The compact’s vagueness on requiring a variety of viewpoints at all levels of campus community and use of language like “neutrality” and “excellence” is part of “an attempt to assert federal control over universities,” said United Faculty Vice President Fernando Calderón in the release.
Financial consequences of signing on to the compact could also be dire, the release stated, especially as state funding could remain flat in the upcoming fiscal year.
Tuition is the largest revenue source for Iowa universities and state funding makes up less than one-third of total revenues, and the release cited a Postsecondary Education & Economics Research Center paper that stated net costs for students and families have increased as a result of tuition freezes in other states.
The U.S. Department of Justice will be in charge of reviewing universities for compliance with the compact and will have those who have violated it forfeit federal funding and other “benefits” from the federal government for at least one year, according to the compact. The opponents’ release stated this would create even more financial uncertainty.
“The compact weaponizes public funding to compel ideological obedience. It transforms education from a public good into a conditional privilege granted only to institutions willing to align with state-sanctioned norms,” Calderón said in the release.
Protections for freedom of speech and “civil discourse in the classroom” are already set in place in Iowa Board of Regents policy and state code, the release stated, that provide guidance for how professors handle potentially controversial matters and ensure individuals can share their thoughts and ideas.
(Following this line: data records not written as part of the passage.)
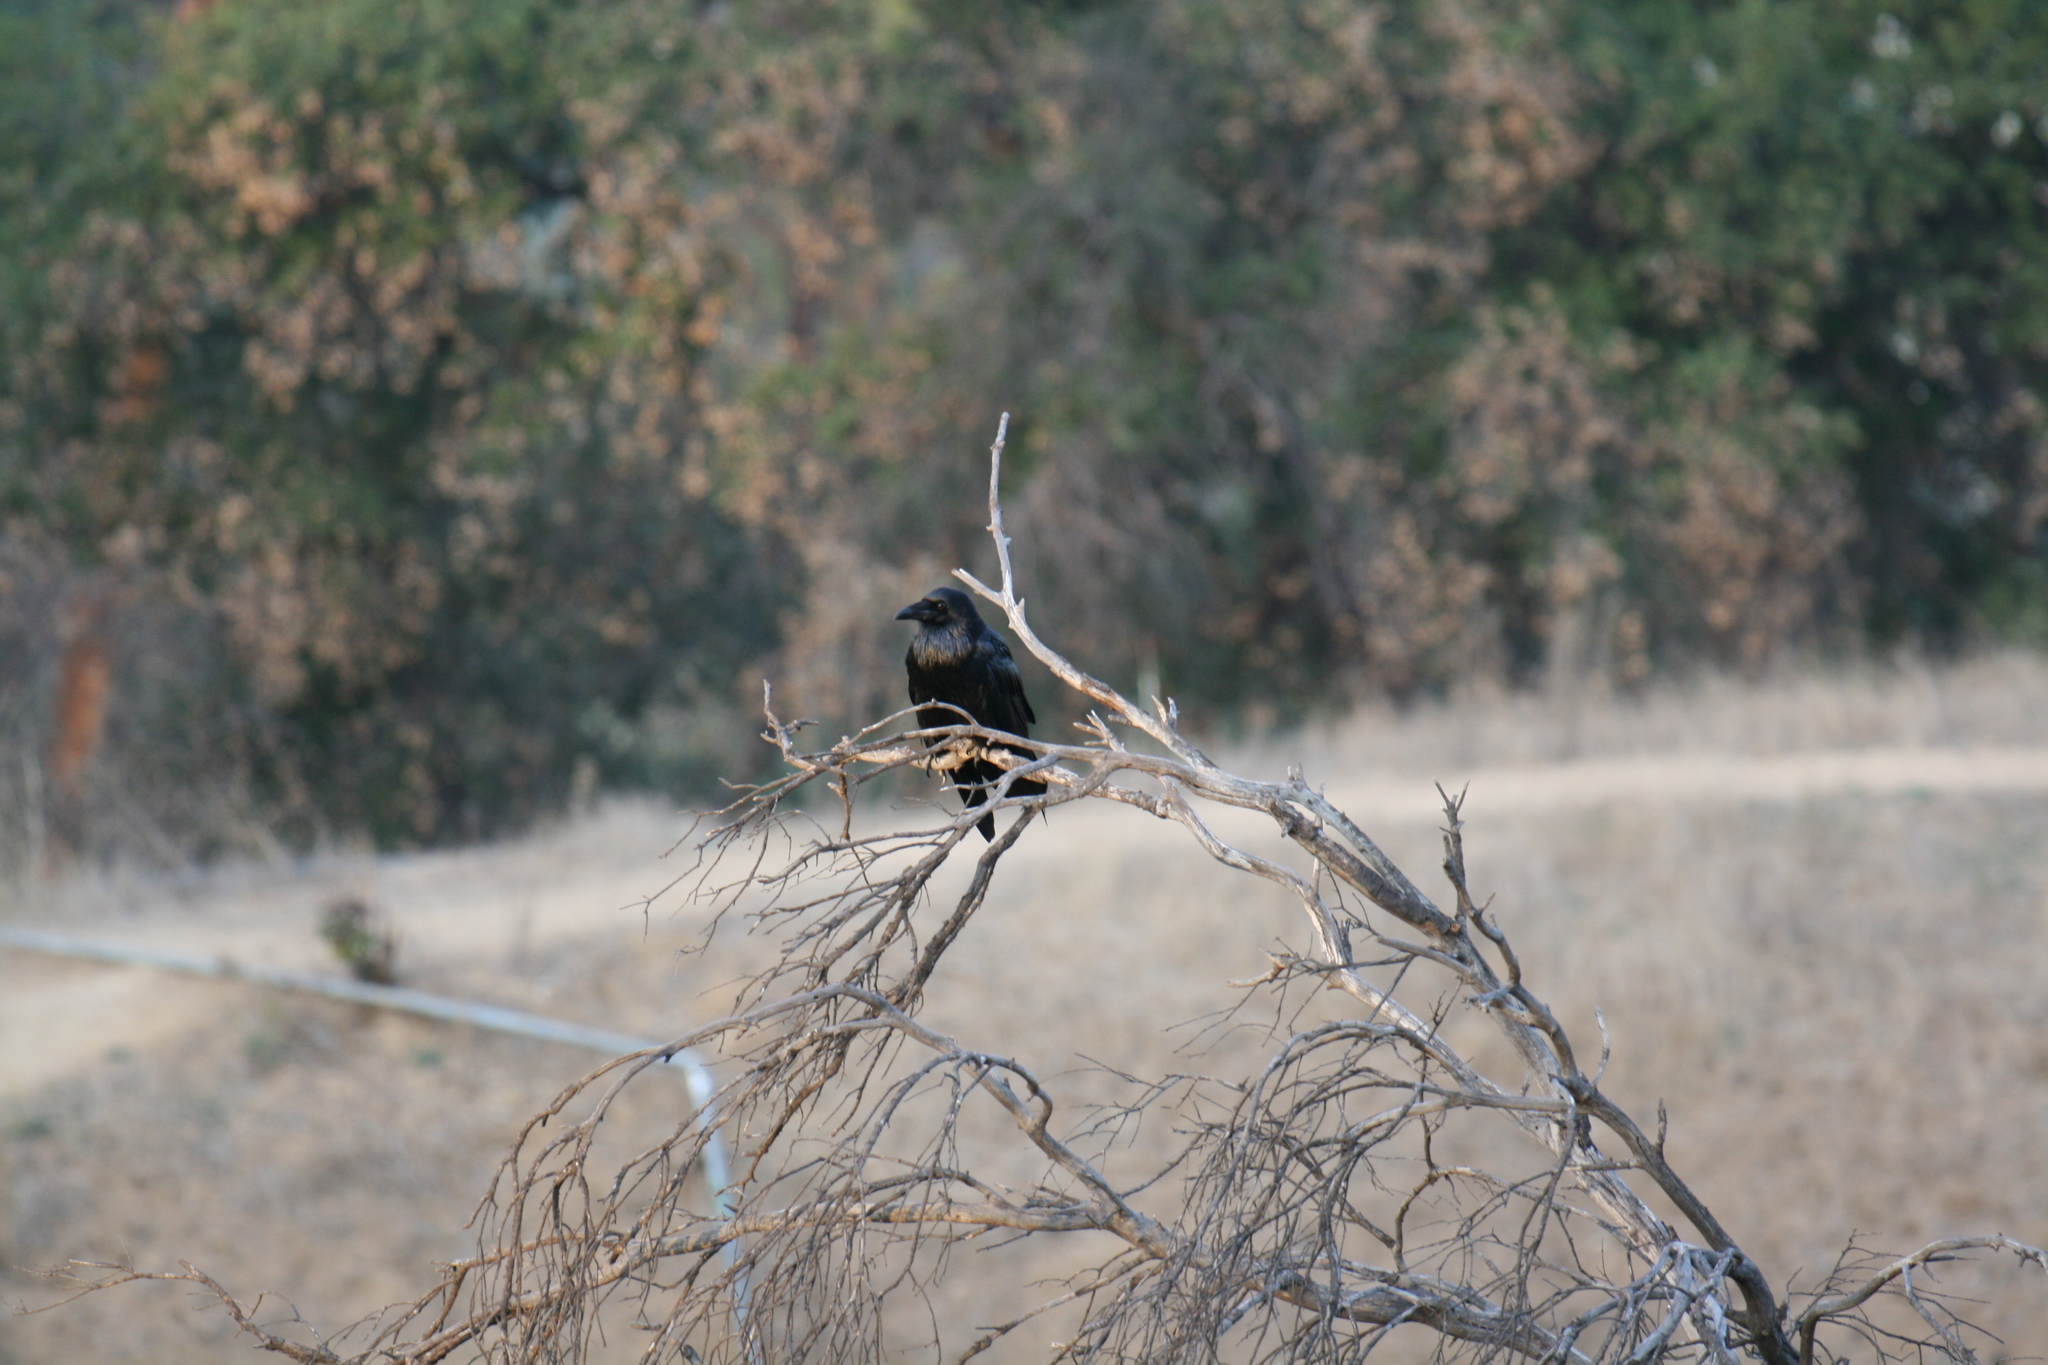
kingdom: Animalia
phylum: Chordata
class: Aves
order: Passeriformes
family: Corvidae
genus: Corvus
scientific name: Corvus corax
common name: Common raven
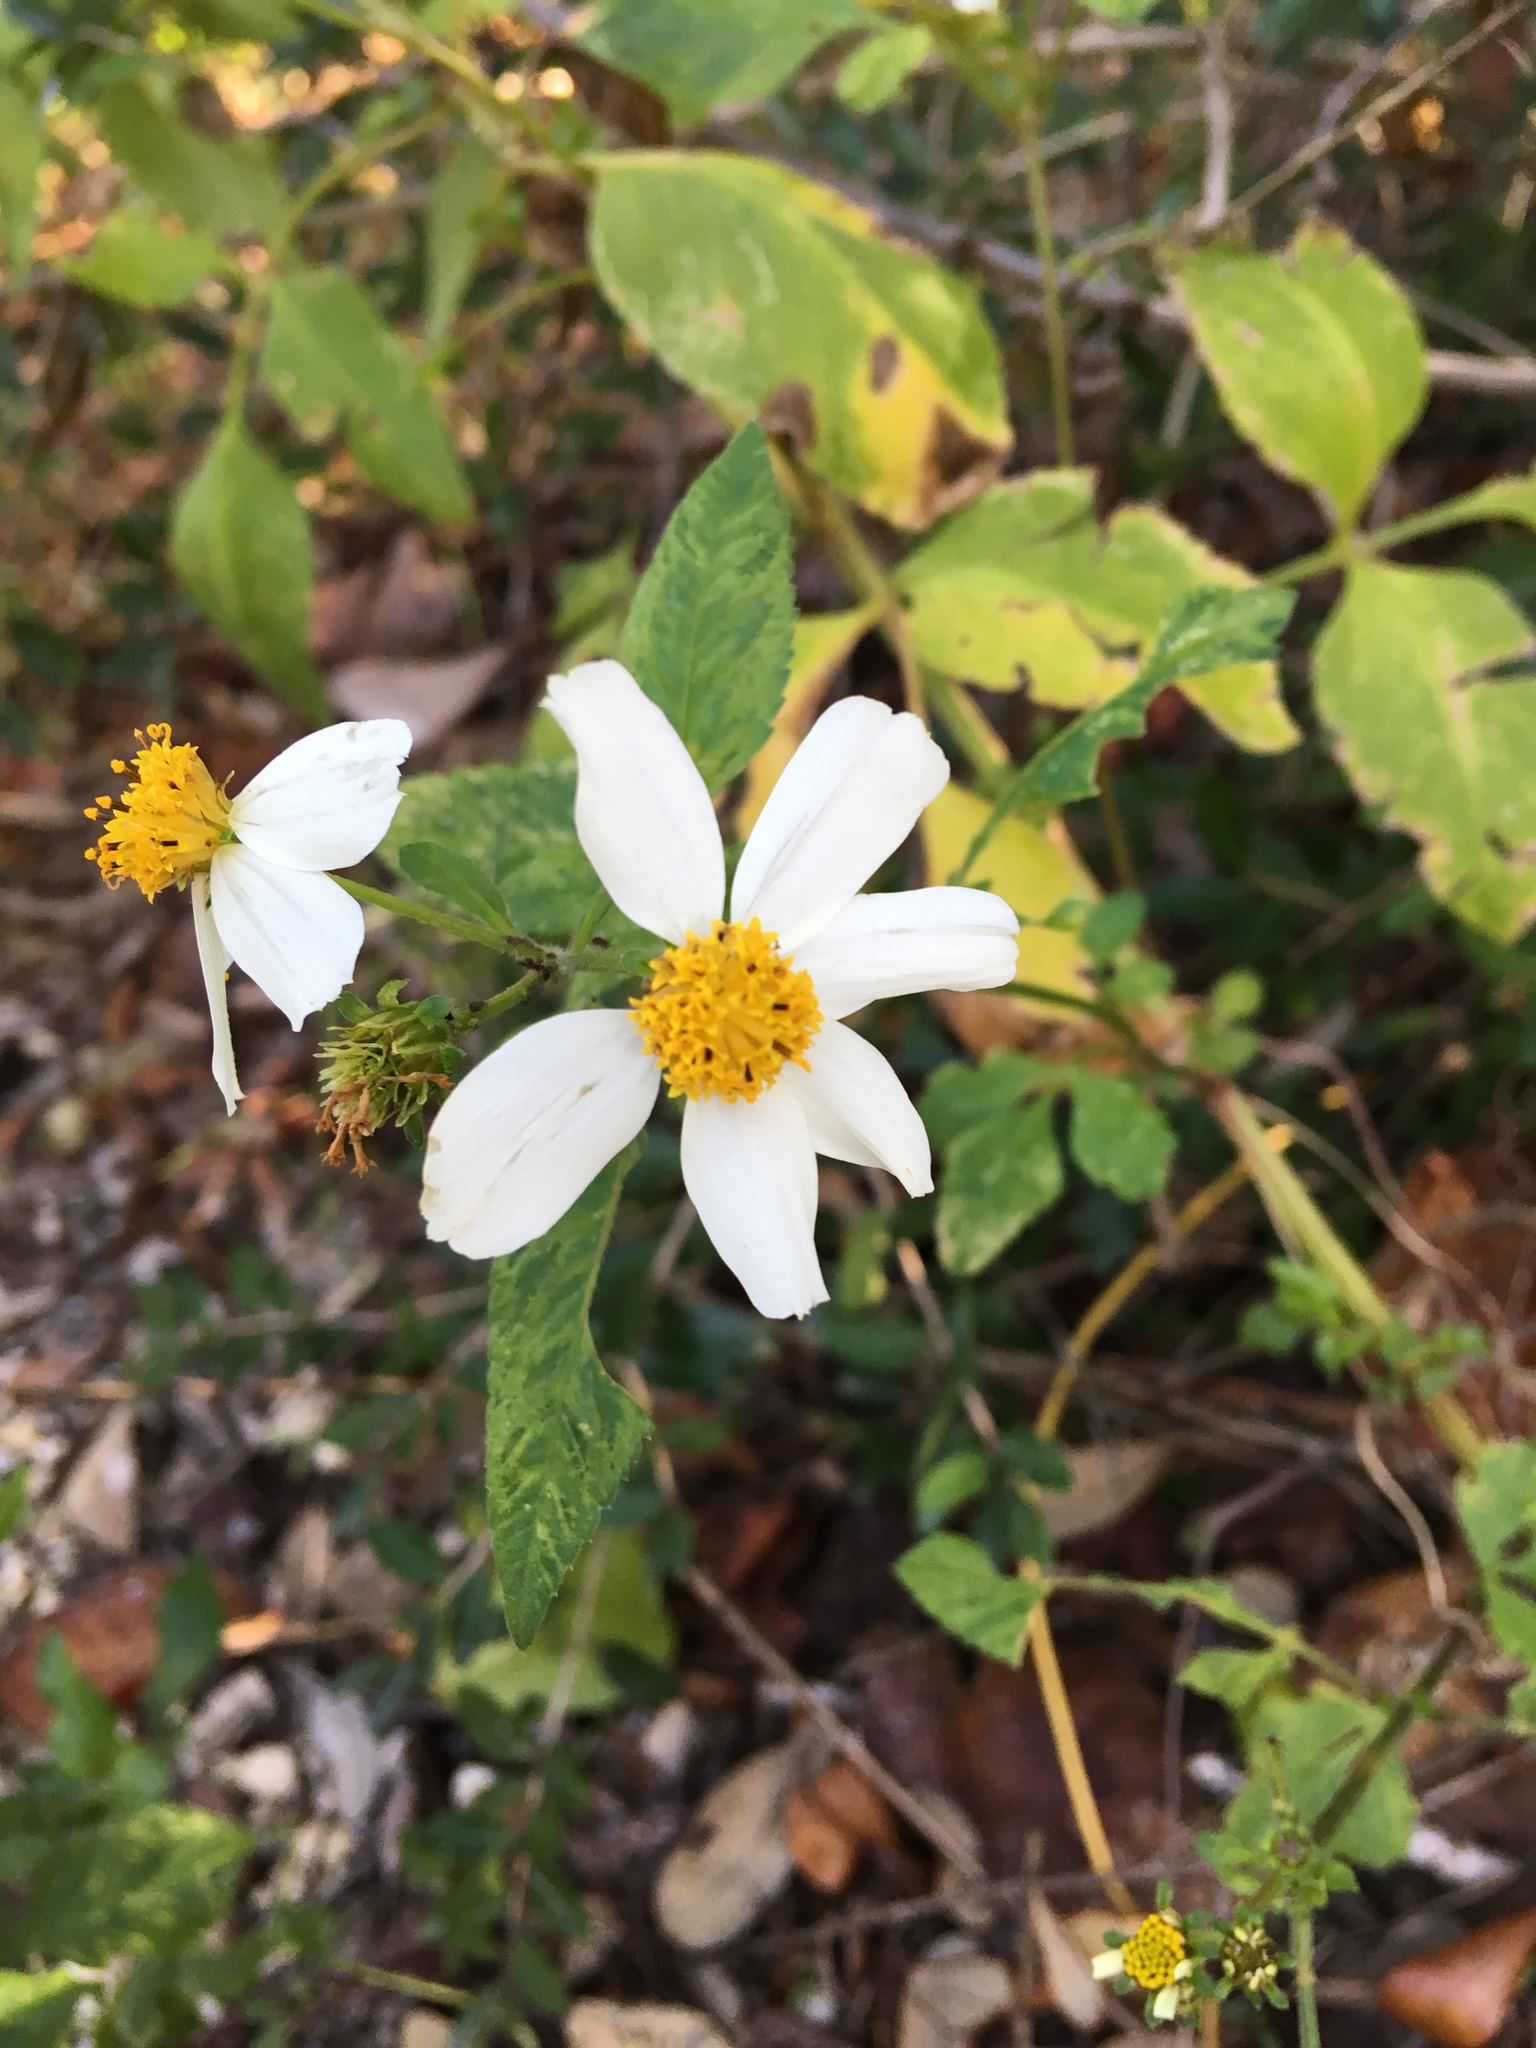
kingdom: Plantae
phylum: Tracheophyta
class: Magnoliopsida
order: Asterales
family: Asteraceae
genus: Bidens
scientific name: Bidens alba
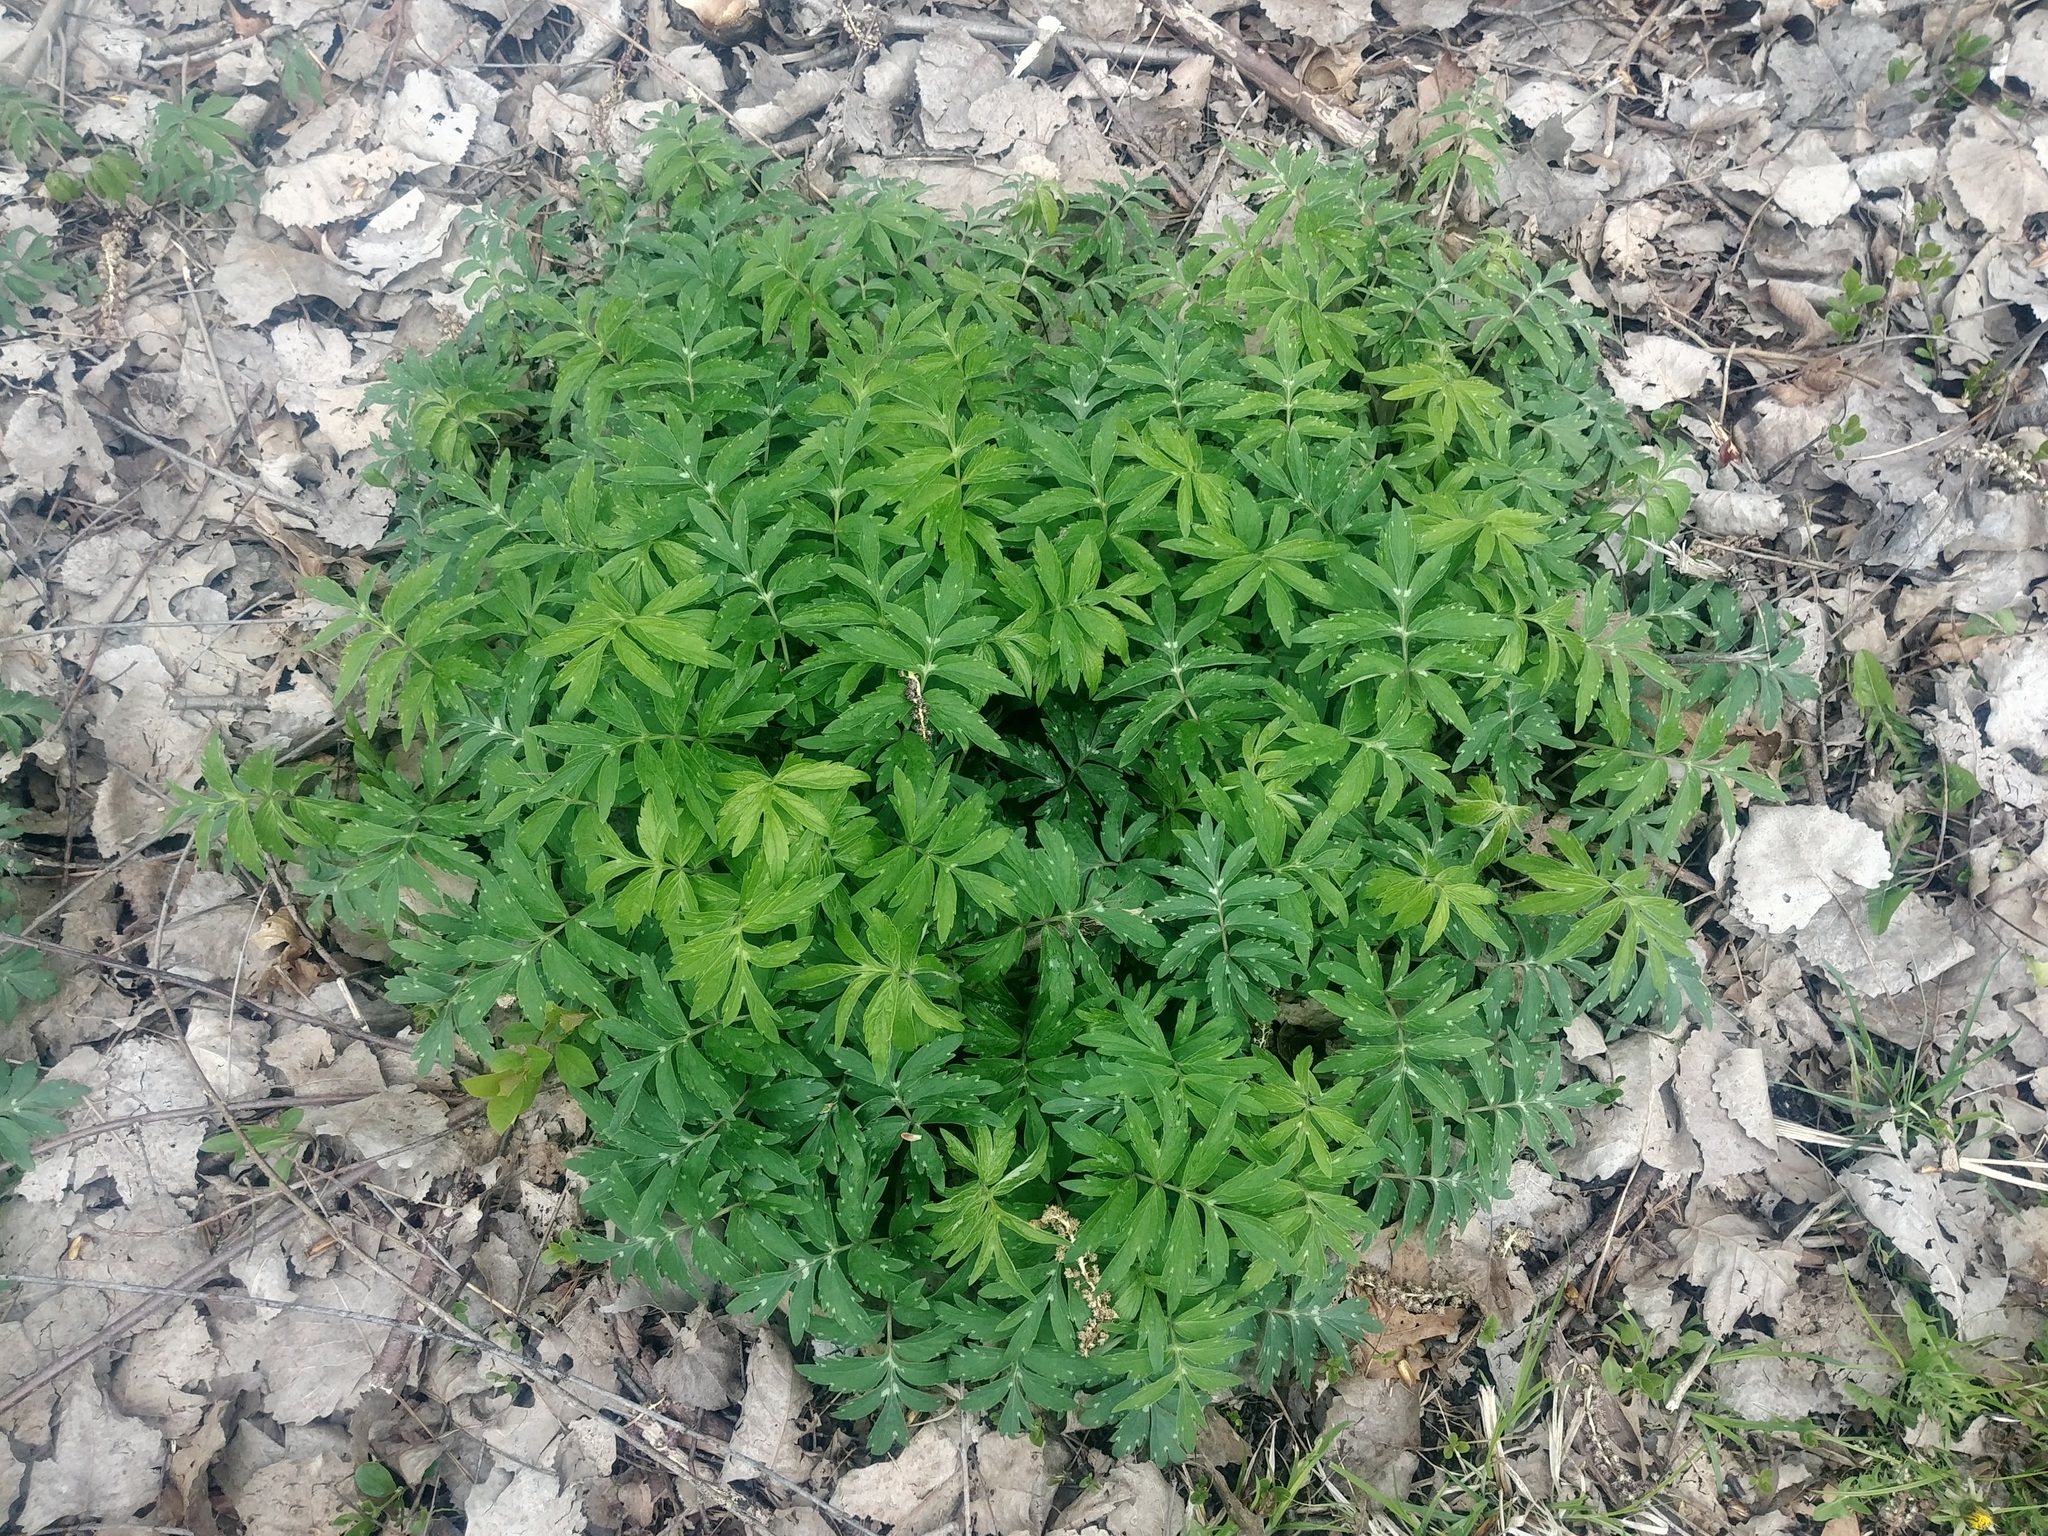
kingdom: Plantae
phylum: Tracheophyta
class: Magnoliopsida
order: Boraginales
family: Hydrophyllaceae
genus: Hydrophyllum
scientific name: Hydrophyllum virginianum
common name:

“We all want Iowa’s public universities to be places where students and faculty — regardless of political orientation — are not just free but encouraged to pursue their own intellectual discovery and to contribute to a campus culture devoted to excellence, curiosity and tolerance,” said Cullen Padgett-Walsh, president of Iowa State University’s AAUP chapter, in the release. “Bullying from the federal government isn’t the way to get there.”